Because the proceedings under review were an exercise of
legislative rulemaking power, rather than adjudicatory hearings, as
in
Wong Yang Sun v. McGrath, 339 U. S.
33 (1950), and
Ohio Bell Telephone Co. v. Public
Utilities Comm'n, 301 U. S. 292
(1937), and because 49 U.S.C. § 1(14)(a) does not require a
determination "on the record," the provisions of 5 U.S.C.
§§ 556 and 557 were inapplicable.
Page 406 U. S. 758
This proceeding, therefore, was governed by the provisions of 5
U.S.C. § 553 of the Administrative Procedure Act, requiring
basically that notice of proposed rulemaking shall be published in
the Federal Register, that, after notice, the agency give
interested persons an opportunity to participate in the rulemaking
through appropriate submissions, and that, after consideration of
the record so made, the agency shall incorporate in the rules
adopted a concise general statement of their basis and purpose.
[
Footnote 5] The "Findings" and
"Conclusions" embodied in the Commission's report fully comply with
these requirements, and nothing more was required by the
Administrative Procedure Act.
We conclude that the Commission's action in promulgating these
rules was substantively authorized by the Esch Act and procedurally
acceptable under the Administrative Procedure Act.
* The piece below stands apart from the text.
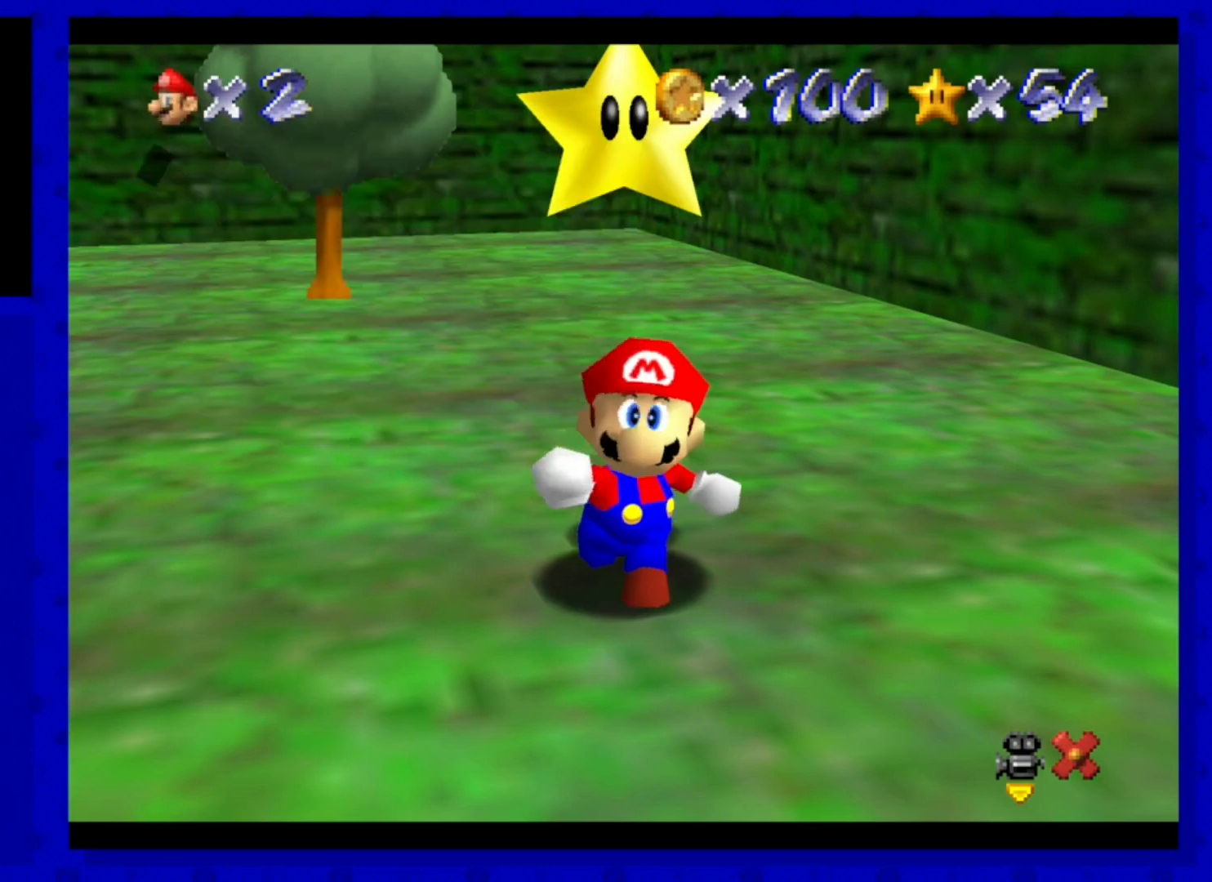
{"buttons": [], "left_stick": "right", "events": [[320, "left_stick", "right"]]}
The judgment of
the District Court must therefore be
Reversed.
[
Footnote 1]
"Rule 1. Foreign cars, empty at a junction with the home road,
must be: "
"(a) Loaded at that junction to or via home rails, or,"
"(b) Delivered empty at that junction to home road, except in
instances where Rule 6 has been invoked, or unless otherwise agreed
by roads involved."
"Rule 2. Foreign empty cars other than those covered in Rule 1
shall be: "
"(a) Loaded to or via owner's rails."
"(b) Loaded to a destination closer to owner's rails than is the
loading station or delivered empty to a short line or switch
loading road for such loading. (Car Selection Chart is designed to
aid in so selecting cars for loading.)"
"(c) Delivered empty to the home road at any junction subject to
Rule 6."
"(d) Delivered empty to the road from which originally received
under load, at the junction where received,
except that,
when handled in road haul service, cars of direct connection
ownership may not be delivered empty to a road which does not have
a direct connection with the car owner."
"(e) Returned empty to the delivering road when handled only in
switching service."
Jurisdictional Statement 64.
[
Footnote 2]
335 I.C.C. 264, 293 (1969).
[
Footnote 3]
"Rule 19 -- Exceptions"
"Exceptions to the rules (prescribed by the Interstate Commerce
Commission for mandatory observance) for the purpose of further
improving car supply and utilization, increasing availability of
cars to their owners, improving the efficiency of railroad
operation, or alleviating inequities or hardships, may be
authorized by the Director or Assistant Director of the Bureau of
Operations, Interstate Commerce Commission, Washington, D.C."
Jurisdictional Statement 172.
[
Footnote 4]
Three separate briefs have been filed here in support of
appellees, each of which understandably presents the case for
affirmance in slightly differing form, and no one of which
completely adopts the reasoning of the District Court. We have not
found it necessary in deciding the case to deal with each separate
argument in support of affirmance, since we believe all of them to
be generally subsumed under those claims with which we deal.
[
Footnote 5]
49 U.S.C. § 1(14)(a) likewise requires the Commission to
conduct a hearing before promulgating rules.